» **Fragmento del texto**

■ ■ ■

Los hermanos Basarrate eran, pues, buenos conocedores de la madera. Por eso no debe extrañar que en los años que siguieron a la Gran Guerra, al no tener suficiente hierro para trabajar en su herrería, decidieran cambiar la actividad de la fragua por la de la carpintería. Así, los montes de Angulo y Gurdieta fueron su salvación en aquellos momentos de escasez.
Remos con madera de Burgos para la “flota” vizcaína
Una de las actividades laborales en las que se distinguieron los Basarrrate fue en la fabricación de remos para la navegación. Hoy puede parecer algo insólito, pero es de justicia recordar que de la espesura del Monte Gurdieta y de las manos de esta familia de meneses salieron grandes cantidades de remos para la flota de Vizcaya.

■ ■ ■

» **Conjunto de datos**

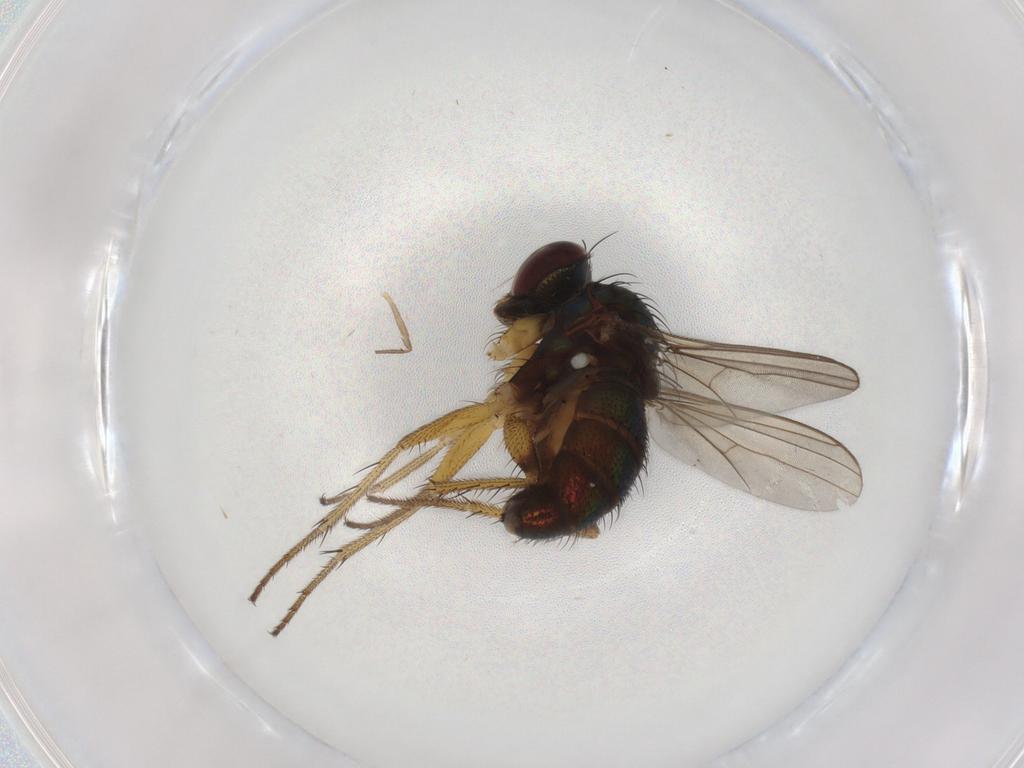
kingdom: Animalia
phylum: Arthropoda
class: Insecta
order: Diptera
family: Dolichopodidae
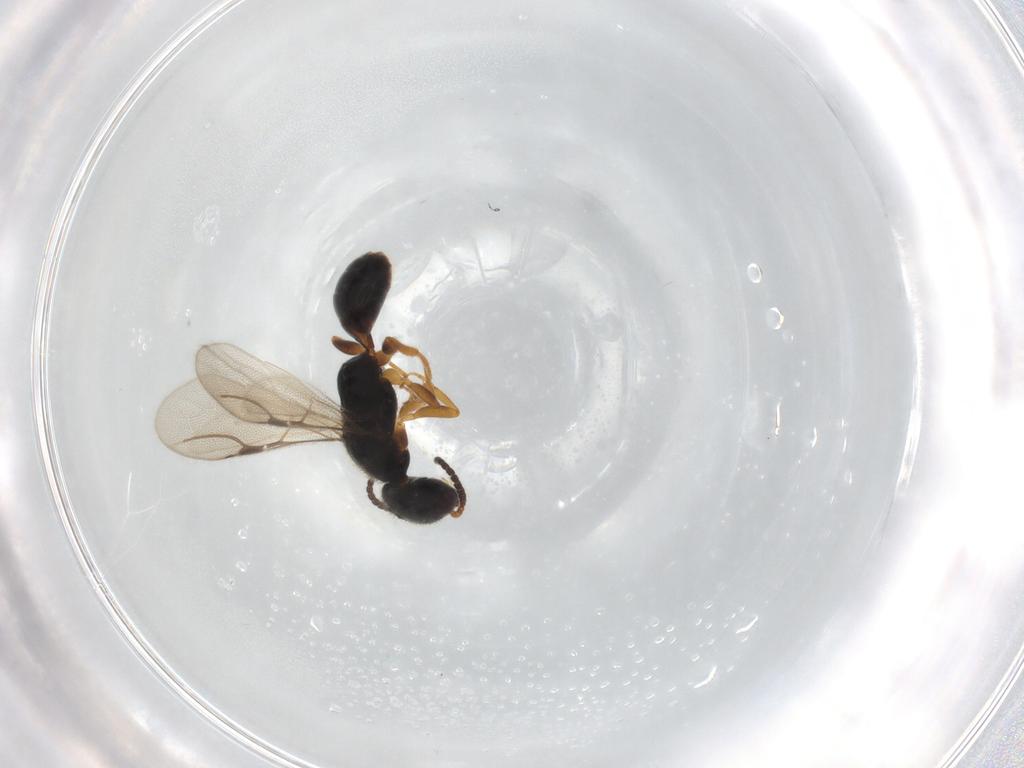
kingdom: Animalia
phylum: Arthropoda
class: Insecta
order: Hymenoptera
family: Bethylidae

■ ■ ■

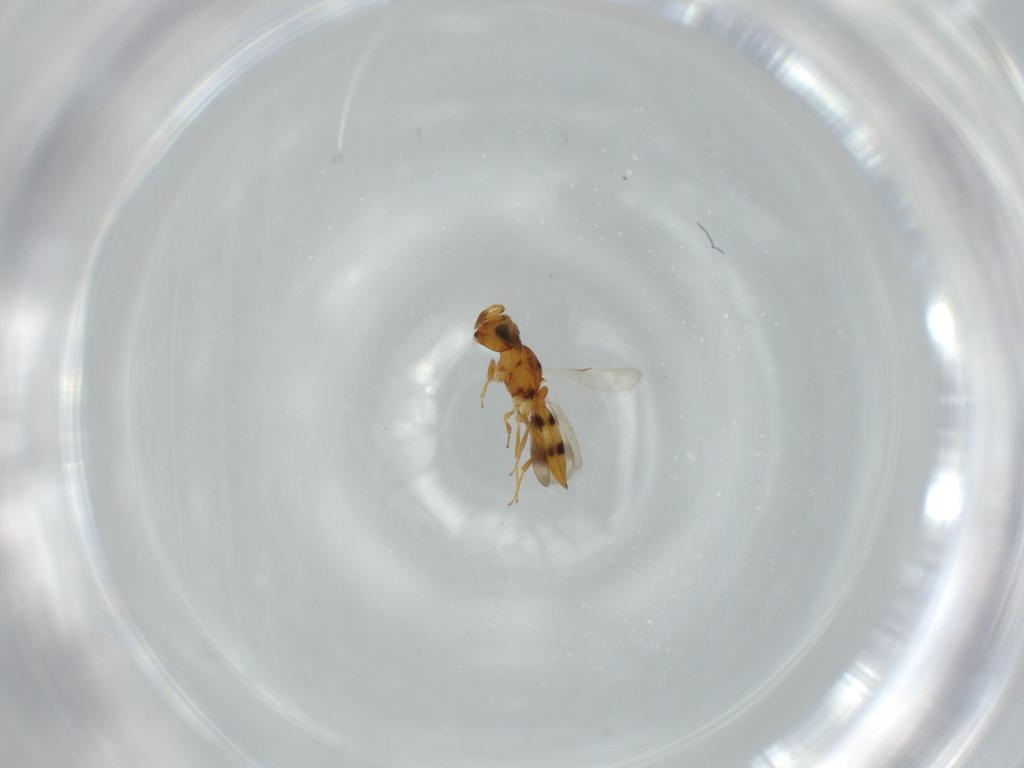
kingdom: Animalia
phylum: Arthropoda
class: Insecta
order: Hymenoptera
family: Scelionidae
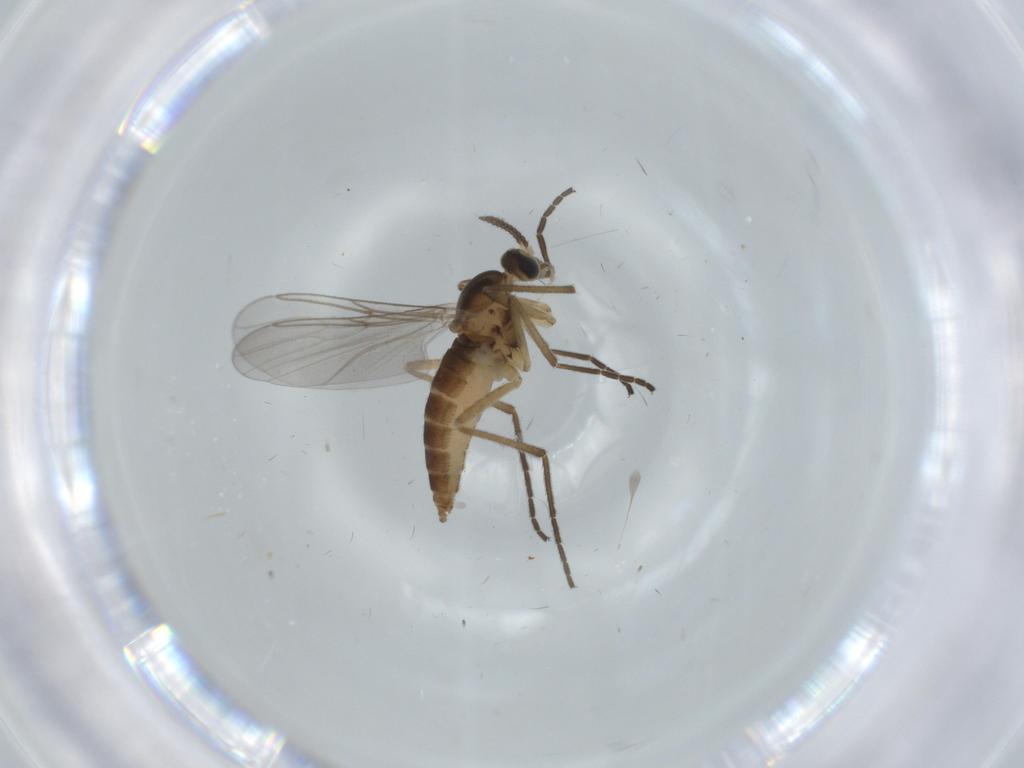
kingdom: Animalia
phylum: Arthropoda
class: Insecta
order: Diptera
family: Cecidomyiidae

■ ■ ■

» **Tareas a realizar**
a. Actualiza el pasaje del fragmento sobre los hermanos Basarrate: empieza en las palabras que contienen "Los hermanos Basarrate", detente después de "flota de Vizcaya." y cambia "hierro" por "acero".
b. Según el fragmento sobre los hermanos Basarrate, ¿por qué decidieron cambiar la actividad de la fragua por la de la carpintería?
c. Indica si cada afirmación concuerda con el fragmento sobre los hermanos Basarrate y cita las palabras del texto que lo deciden: (i) De las manos de esta familia salieron remos para la flota de Vizcaya. (ii) El cambio a la carpintería tuvo lugar antes de la Gran Guerra. (iii) Los montes de Angulo y Gurdieta fueron su salvación en una época de escasez.
El listado procede de una fuente distinta.

» **Lista de soluciones**
a.
Los hermanos Basarrate eran, pues, buenos conocedores de la madera. Por eso no debe extrañar que en los años que siguieron a la Gran Guerra, al no tener suficiente acero para trabajar en su herrería, decidieran cambiar la actividad de la fragua por la de la carpintería. Así, los montes de Angulo y Gurdieta fueron su salvación en aquellos momentos de escasez.
Remos con madera de Burgos para la “flota” vizcaína
Una de las actividades laborales en las que se distinguieron los Basarrrate fue en la fabricación de remos para la navegación. Hoy puede parecer algo insólito, pero es de justicia recordar que de la espesura del Monte Gurdieta y de las manos de esta familia de meneses salieron grandes cantidades de remos para la flota de Vizcaya.

b. Porque no tenían suficiente hierro para trabajar en su herrería.

c.
(i) Sí: "de las manos de esta familia de meneses salieron grandes cantidades de remos para la flota de Vizcaya".
(ii) No: "en los años que siguieron a la Gran Guerra".
(iii) Sí: "los montes de Angulo y Gurdieta fueron su salvación en aquellos momentos de escasez".